- ASSIGNMENT -
Reproduce, unaltered, the line with "### Réinvestir" along with every line that follows it in the records, up to the last.
### TASK INPUTS
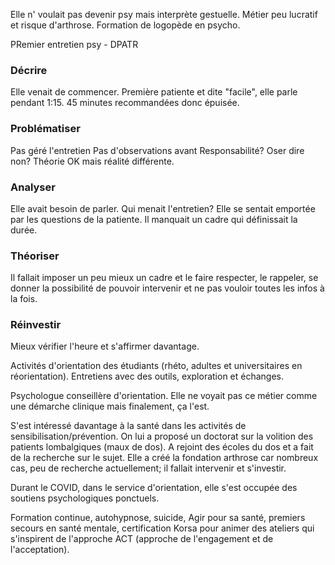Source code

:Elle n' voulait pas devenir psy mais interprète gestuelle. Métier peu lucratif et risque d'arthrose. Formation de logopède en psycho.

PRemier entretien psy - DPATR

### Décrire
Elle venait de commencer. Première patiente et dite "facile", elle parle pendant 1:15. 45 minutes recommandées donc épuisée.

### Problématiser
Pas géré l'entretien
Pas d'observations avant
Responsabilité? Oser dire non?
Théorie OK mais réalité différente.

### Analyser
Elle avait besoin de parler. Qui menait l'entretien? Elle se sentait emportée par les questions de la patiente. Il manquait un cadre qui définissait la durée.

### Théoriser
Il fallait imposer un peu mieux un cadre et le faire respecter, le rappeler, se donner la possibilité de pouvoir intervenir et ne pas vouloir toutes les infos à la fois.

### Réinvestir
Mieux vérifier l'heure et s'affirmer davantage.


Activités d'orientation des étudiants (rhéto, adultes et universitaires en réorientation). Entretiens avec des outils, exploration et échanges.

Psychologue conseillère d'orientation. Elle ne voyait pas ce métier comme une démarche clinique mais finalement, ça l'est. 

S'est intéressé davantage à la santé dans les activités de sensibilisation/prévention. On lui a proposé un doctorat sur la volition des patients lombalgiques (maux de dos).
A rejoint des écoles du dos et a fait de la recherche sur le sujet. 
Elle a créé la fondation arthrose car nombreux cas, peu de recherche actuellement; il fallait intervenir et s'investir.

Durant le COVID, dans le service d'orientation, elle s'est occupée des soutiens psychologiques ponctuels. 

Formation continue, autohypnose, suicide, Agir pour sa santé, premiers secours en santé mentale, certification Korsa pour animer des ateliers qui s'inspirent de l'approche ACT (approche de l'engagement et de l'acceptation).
######
- TASK ANSWER -
### Réinvestir
Mieux vérifier l'heure et s'affirmer davantage.


Activités d'orientation des étudiants (rhéto, adultes et universitaires en réorientation). Entretiens avec des outils, exploration et échanges.

Psychologue conseillère d'orientation. Elle ne voyait pas ce métier comme une démarche clinique mais finalement, ça l'est. 

S'est intéressé davantage à la santé dans les activités de sensibilisation/prévention. On lui a proposé un doctorat sur la volition des patients lombalgiques (maux de dos).
A rejoint des écoles du dos et a fait de la recherche sur le sujet. 
Elle a créé la fondation arthrose car nombreux cas, peu de recherche actuellement; il fallait intervenir et s'investir.

Durant le COVID, dans le service d'orientation, elle s'est occupée des soutiens psychologiques ponctuels. 

Formation continue, autohypnose, suicide, Agir pour sa santé, premiers secours en santé mentale, certification Korsa pour animer des ateliers qui s'inspirent de l'approche ACT (approche de l'engagement et de l'acceptation).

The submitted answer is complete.